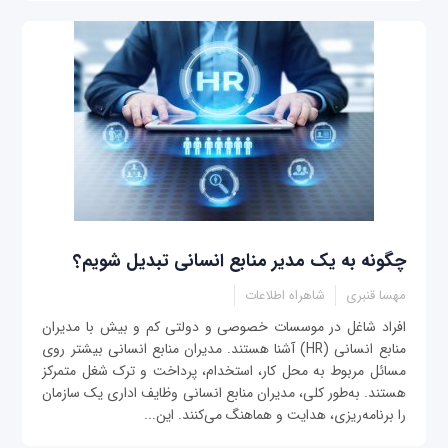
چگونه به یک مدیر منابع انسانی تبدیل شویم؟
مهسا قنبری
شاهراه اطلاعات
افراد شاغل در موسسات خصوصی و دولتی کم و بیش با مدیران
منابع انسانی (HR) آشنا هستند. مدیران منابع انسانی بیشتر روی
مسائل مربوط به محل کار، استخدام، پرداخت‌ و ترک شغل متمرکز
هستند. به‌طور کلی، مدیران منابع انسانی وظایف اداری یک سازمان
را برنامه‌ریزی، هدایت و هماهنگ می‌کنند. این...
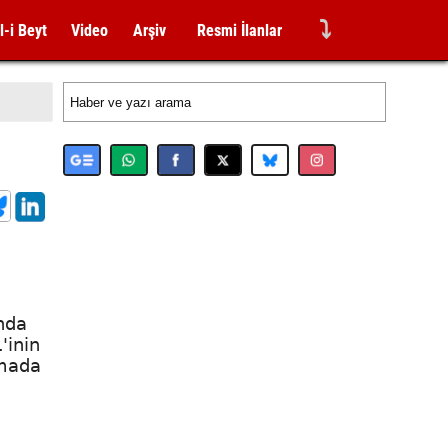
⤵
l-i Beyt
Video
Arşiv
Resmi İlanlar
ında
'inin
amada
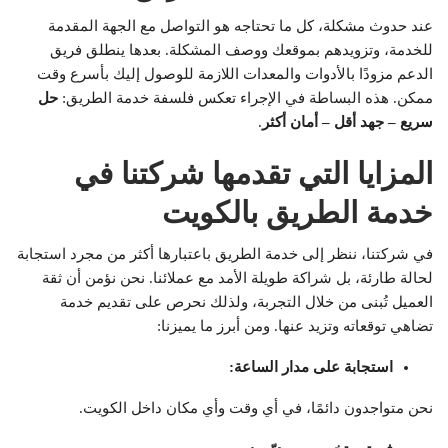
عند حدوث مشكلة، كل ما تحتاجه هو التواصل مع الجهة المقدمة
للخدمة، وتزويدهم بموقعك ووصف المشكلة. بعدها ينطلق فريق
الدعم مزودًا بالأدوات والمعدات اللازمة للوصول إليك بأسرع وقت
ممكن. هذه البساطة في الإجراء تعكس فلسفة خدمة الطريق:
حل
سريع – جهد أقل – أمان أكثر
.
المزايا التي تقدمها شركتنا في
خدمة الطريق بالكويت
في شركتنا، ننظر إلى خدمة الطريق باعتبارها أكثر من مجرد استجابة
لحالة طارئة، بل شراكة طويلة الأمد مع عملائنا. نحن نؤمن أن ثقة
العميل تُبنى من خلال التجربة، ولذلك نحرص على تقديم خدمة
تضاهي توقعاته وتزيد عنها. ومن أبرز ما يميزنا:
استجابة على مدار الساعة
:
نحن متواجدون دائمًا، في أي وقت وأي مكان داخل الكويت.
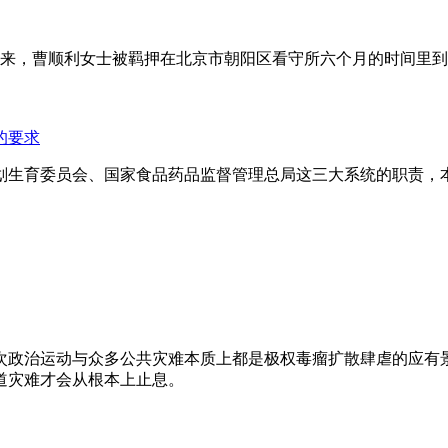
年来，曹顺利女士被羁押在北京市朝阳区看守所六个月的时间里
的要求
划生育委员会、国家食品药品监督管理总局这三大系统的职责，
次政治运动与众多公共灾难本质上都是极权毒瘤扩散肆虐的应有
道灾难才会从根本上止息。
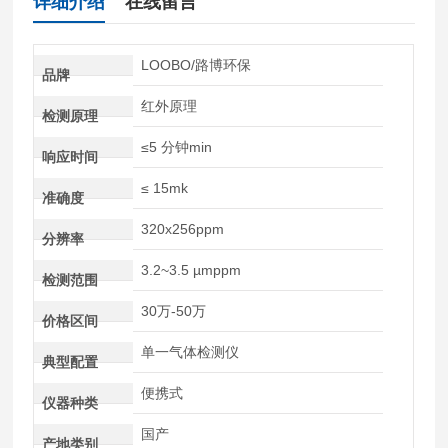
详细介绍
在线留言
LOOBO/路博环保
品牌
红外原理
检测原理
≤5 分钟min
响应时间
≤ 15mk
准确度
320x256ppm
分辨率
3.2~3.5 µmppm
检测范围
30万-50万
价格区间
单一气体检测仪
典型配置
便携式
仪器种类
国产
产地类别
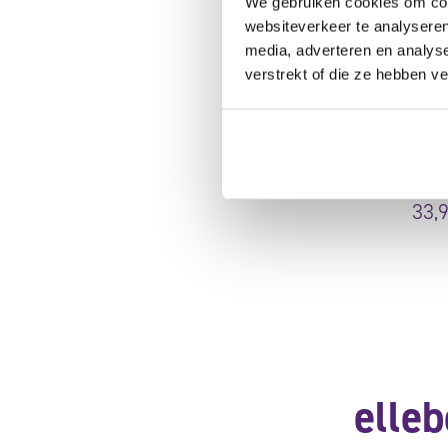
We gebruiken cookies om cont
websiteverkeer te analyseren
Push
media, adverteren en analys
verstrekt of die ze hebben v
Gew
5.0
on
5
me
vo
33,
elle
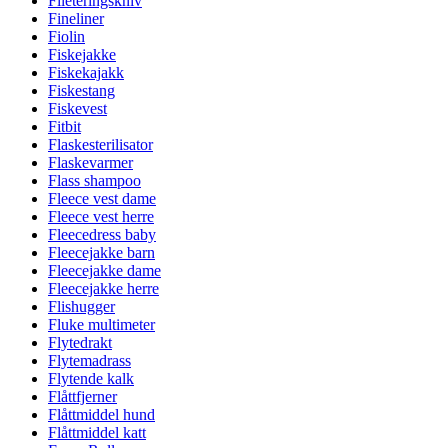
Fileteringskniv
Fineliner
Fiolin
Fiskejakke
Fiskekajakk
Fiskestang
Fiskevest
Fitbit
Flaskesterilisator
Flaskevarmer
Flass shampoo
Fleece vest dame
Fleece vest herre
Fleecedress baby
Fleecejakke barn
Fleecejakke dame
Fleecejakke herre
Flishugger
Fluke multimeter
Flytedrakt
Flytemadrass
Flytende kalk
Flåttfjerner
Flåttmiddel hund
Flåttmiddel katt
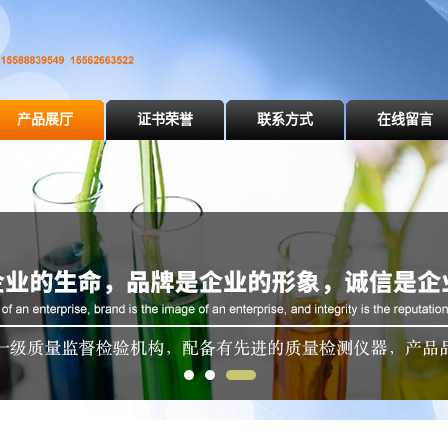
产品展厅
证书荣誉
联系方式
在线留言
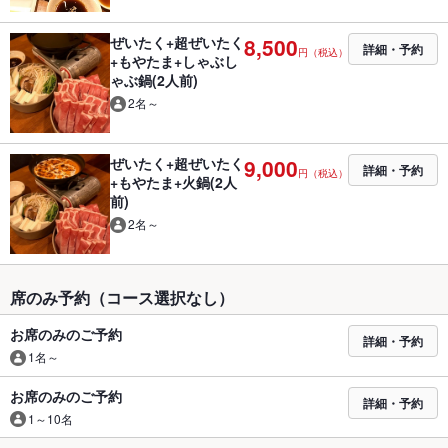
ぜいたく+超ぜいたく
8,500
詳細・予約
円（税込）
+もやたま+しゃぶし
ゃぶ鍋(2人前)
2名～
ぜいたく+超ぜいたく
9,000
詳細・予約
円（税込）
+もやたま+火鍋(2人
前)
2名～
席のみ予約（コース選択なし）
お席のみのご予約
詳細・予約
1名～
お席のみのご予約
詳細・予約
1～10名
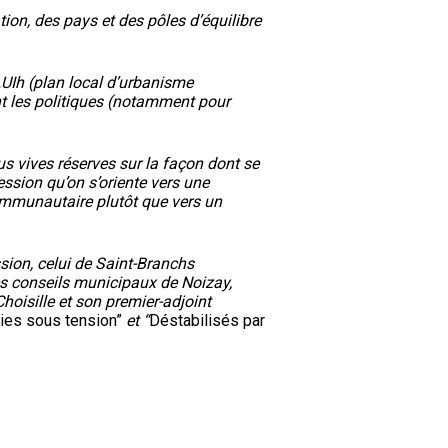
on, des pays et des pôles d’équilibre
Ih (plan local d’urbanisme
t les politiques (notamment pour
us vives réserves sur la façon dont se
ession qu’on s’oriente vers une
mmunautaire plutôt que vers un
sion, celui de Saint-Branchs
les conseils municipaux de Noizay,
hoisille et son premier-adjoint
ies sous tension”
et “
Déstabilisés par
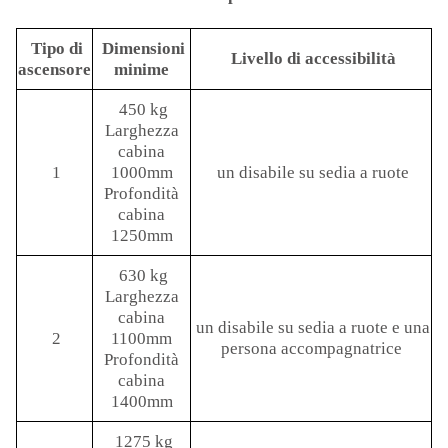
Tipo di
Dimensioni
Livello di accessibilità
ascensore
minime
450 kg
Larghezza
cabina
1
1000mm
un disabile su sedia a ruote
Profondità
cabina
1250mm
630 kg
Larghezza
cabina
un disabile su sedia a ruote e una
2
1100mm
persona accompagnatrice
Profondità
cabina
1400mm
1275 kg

-=-=-

• [REQUIRED WORK]
How many lines of the listing above contain the word "مدیران"? Reply with the number alone.

• [WRITTEN RESPONSE]
3